La réforme de l'impôt sur la fortune est tombée sur un os au Sénat. Les sénateurs ont en effet retoqué les dispositions du projet de la loi de finances pour 2018 relatives à la réforme de l'impôt sur la fortune (ISF). Majoritairement à droite, la chambre haute du Parlement, qui a résisté à la vague de La République en marche contrairement à l'Assemblée nationale ne veut pas de la réforme de l'ISF souhaitée par Emmanuel Macron, non pas parce que ce serait un cadeau fait aux plus fortunés mais parce qu'elle n'irait selon eux pas assez loin.

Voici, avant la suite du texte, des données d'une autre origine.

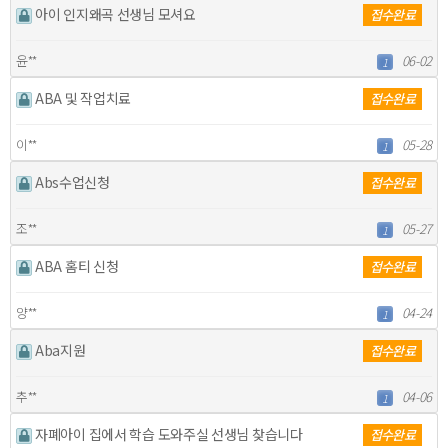
아이 인지왜곡 선생님 모셔요
접수완료
윤**
06-02
1
ABA 및 작업치료
접수완료
이**
05-28
1
Abs수업신청
접수완료
조**
05-27
1
ABA 홈티 신청
접수완료
양**
04-24
1
Aba지원
접수완료
추**
04-06
1
자폐아이 집에서 학습 도와주실 선생님 찾습니다
접수완료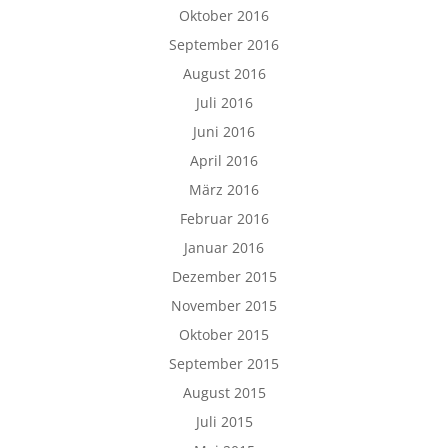
Oktober 2016
September 2016
August 2016
Juli 2016
Juni 2016
April 2016
März 2016
Februar 2016
Januar 2016
Dezember 2015
November 2015
Oktober 2015
September 2015
August 2015
Juli 2015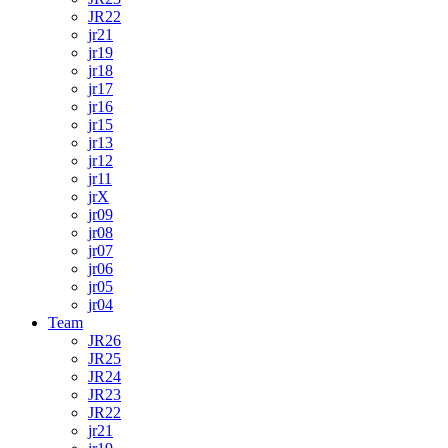
JR22
jr21
jr19
jr18
jr17
jr16
jr15
jr13
jr12
jr11
jrX
jr09
jr08
jr07
jr06
jr05
jr04
Team
JR26
JR25
JR24
JR23
JR22
jr21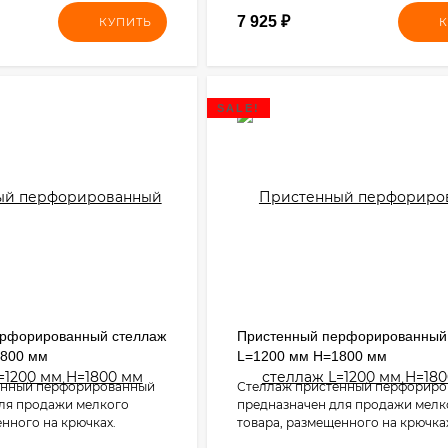
7 925
₽
КУПИТЬ
К
SALE!
ерфорированный стеллаж
Пристенный перфорированный
1800 мм
L=1200 мм H=1800 мм
енный перфорированный
Стеллаж пристенный перфорир
ля продажи мелкого
предназначен для продажи мелк
енного на крючках.
товара, размещенного на крючка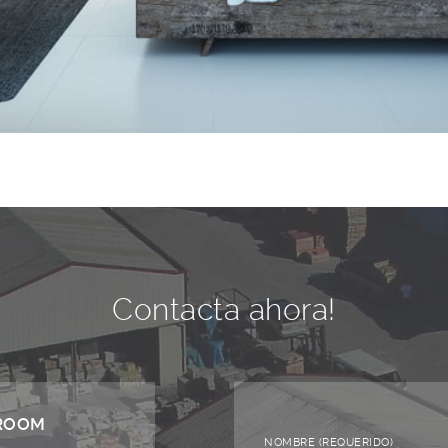
Contacta ahora!
WROOM
NOMBRE (REQUERIDO)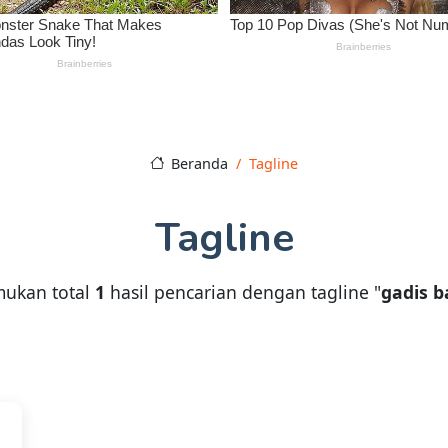
Beranda
Tagline
Tagline
mukan total
1
hasil pencarian dengan tagline "
gadis b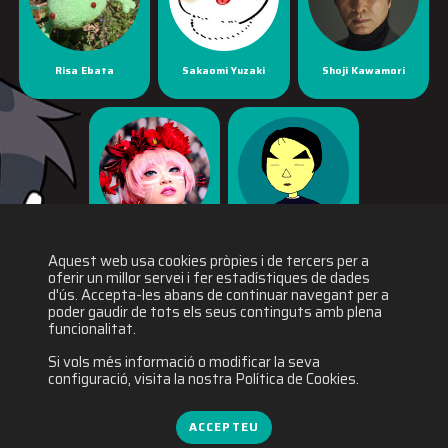
Risa Ebata
Sakaomi Yuzaki
Shoji Kawamori
Yaya Han
Yuichiro Fukushi
Aquest web usa cookies pròpies i de tercers per a
oferir un millor servei i fer estadístiques de dades
d'ús. Accepta-les abans de continuar navegant per a
poder gaudir de tots els seus continguts amb plena
funcionalitat.
Si vols més informació o modificar la seva
configuració, visita la nostra Política de Cookies.
ACCEPTEU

L'amendement du rapporteur général des finances, Albéric de Montgolfier (Les Républicains), adopté par les sénateurs le 25 novembre 2017 demande ainsi de «supprimer intégralement l'ISF». «Vous aviez fait les trois quarts du chemin, nous allons vous aider à aller au bout de la route», a ironisé lors du vote le même Albéric de Montgolfier.
La majorité sénatoriale s'oppose par ailleurs à la proposition du gouvernement de remplacer l'ISF par un nouvel impôt sur la fortune immobilière (IFI), estimant qu'il découragerait les investissements dans l'immobilier. «Le seul message qui restera de la création de cet impôt, c'est : "n'investissez pas dans la pierre"», a martelé Jean-François Rapin, sénateur républicain du Pas-de-Calais.
Arbitrages budgétaires délicats
L'initiative du Sénat restera toutefois sans doute un baroud d'honneur, puisque le texte, dans le cadre de la navette parlementaire, reviendra devant l'Assemblée nationale en décembre 2017. Pour autant, le contre-temps vient compliquer encore un peu l'adoption de la loi de Finances pour 2018 et souligner sa fragilité. Outre la réforme de la taxe d'habitation, qui devrait priver les communes d'un peu plus de 9,5 milliards d'euros, celle de l'ISF représente pour le budget de l'Etat un manque à gagner de près de 3,2 milliards d'euros sur les 5 milliards que cet impôt a fait rentrer dans les caisses en 2016.
L'Union européenne – qui a un droit de regard sur le budget des Etats membres depuis l'entrée en vigueur le 1er janvier 2013 du pacte budgétaire européen (TSCG) – a d'ailleurs fait part de ses inquiétudes le 22 novembre dernier. Paradoxalement, alors qu'Emmanuel Macron et son gouvernement s'efforcent de produire une loi de finances dont le but est de contenir le déficit budgétaire sous la «règle d'or» des 3% du produit intérieur brut (PIB) français (comme l'exige Bruxelles), la Commission européenne s'est alarmée d'un «écart important» entre le budget de la France pour 2018 et la «trajectoire d'ajustement requise».
Entre cadeaux fiscaux d'un côté, baisse des APL et hausse de la CSG de l'autre, le gouvernement d'Edouard Philippe suit une ligne de crête bien étroite.